Bank Loan

Credit extended by a bank to a household or firm under agreed repayment terms.

A bank loan is credit extended by a bank to a household, firm, or other borrower under agreed terms for repayment, interest, and risk management.

Why bank loans matter

Bank loans are one of the main channels through which savings are transformed into spending and investment. They finance working capital, durable consumption, housing, and business expansion.

What determines the terms

Banks price loans based on expected default risk, collateral, maturity, and funding costs. That is why the same nominal amount can be offered at very different rates and conditions to different borrowers.

Economic significance

Loan supply affects aggregate demand, firm entry, household consumption, and financial stability.
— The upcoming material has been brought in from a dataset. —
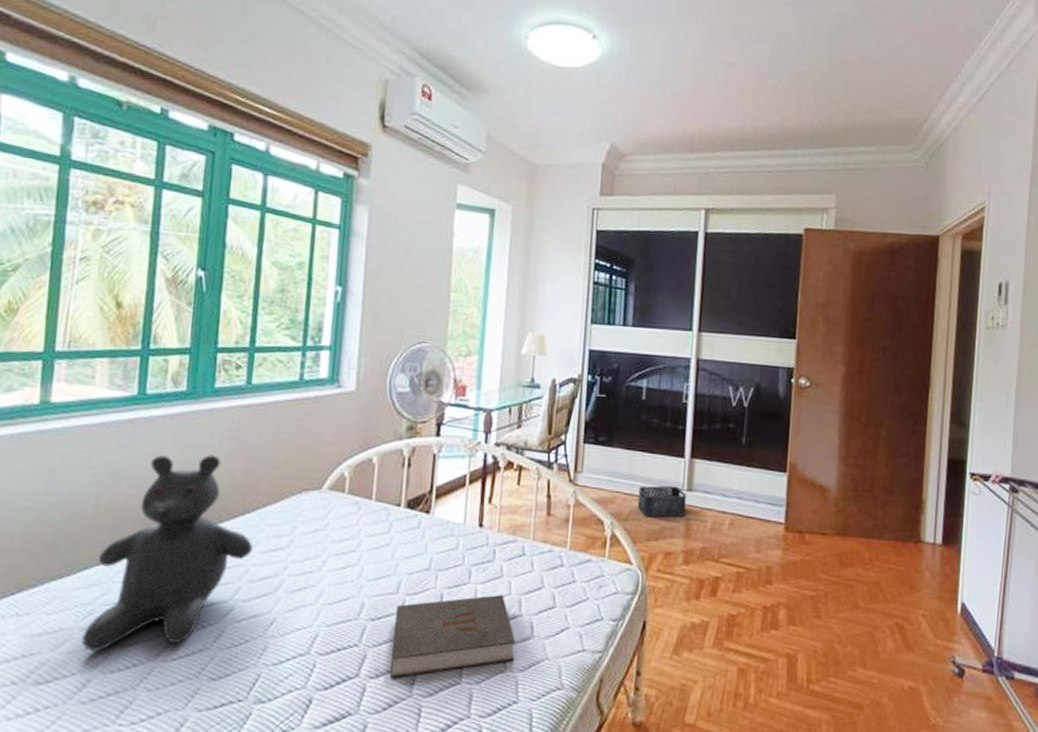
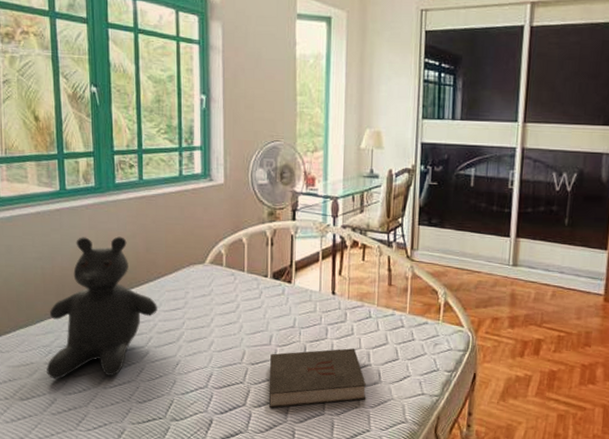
storage bin: present [637,485,686,518] -> none [467,261,512,289]

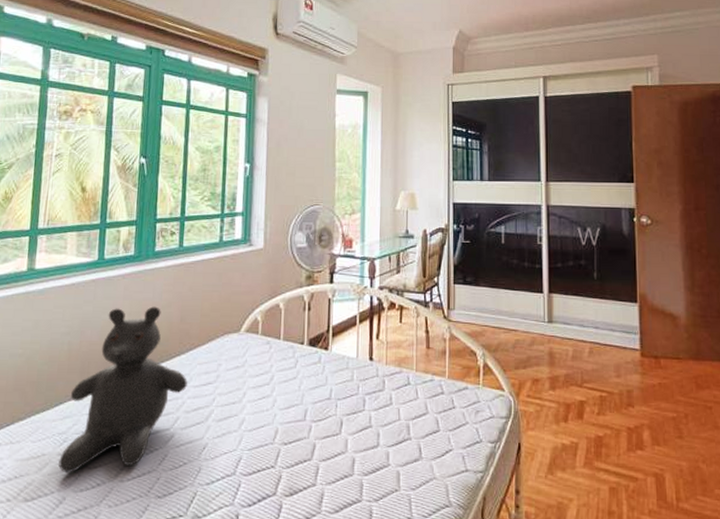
book: present [269,348,367,409] -> none [302,421,407,497]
When banks tighten lending standards, the effect can spread far beyond the borrowing sector because credit conditions shape who can spend and invest.

Knowledge Check

### A bank loan is: - [x] credit extended by a bank under repayment terms - [ ] equity ownership in the borrower - [ ] a government tax refund - [ ] a fixed exchange-rate promise > **Explanation:** A loan is a debt contract, not an ownership stake. ### Why can bank loans affect the broader economy? - [x] Because credit conditions influence spending and investment decisions - [ ] Because loans matter only to the lender - [ ] Because banks never ration credit - [ ] Because borrowing has no effect on demand > **Explanation:** Credit supply is a major transmission channel in both macroeconomics and finance. ### Collateral matters for bank lending because it: - [x] lowers lender risk and can improve access or pricing - [ ] guarantees zero default - [ ] makes all borrowers identical - [ ] removes the need for interest rates > **Explanation:** Security reduces expected loss if the borrower defaults, though it does not eliminate risk entirely.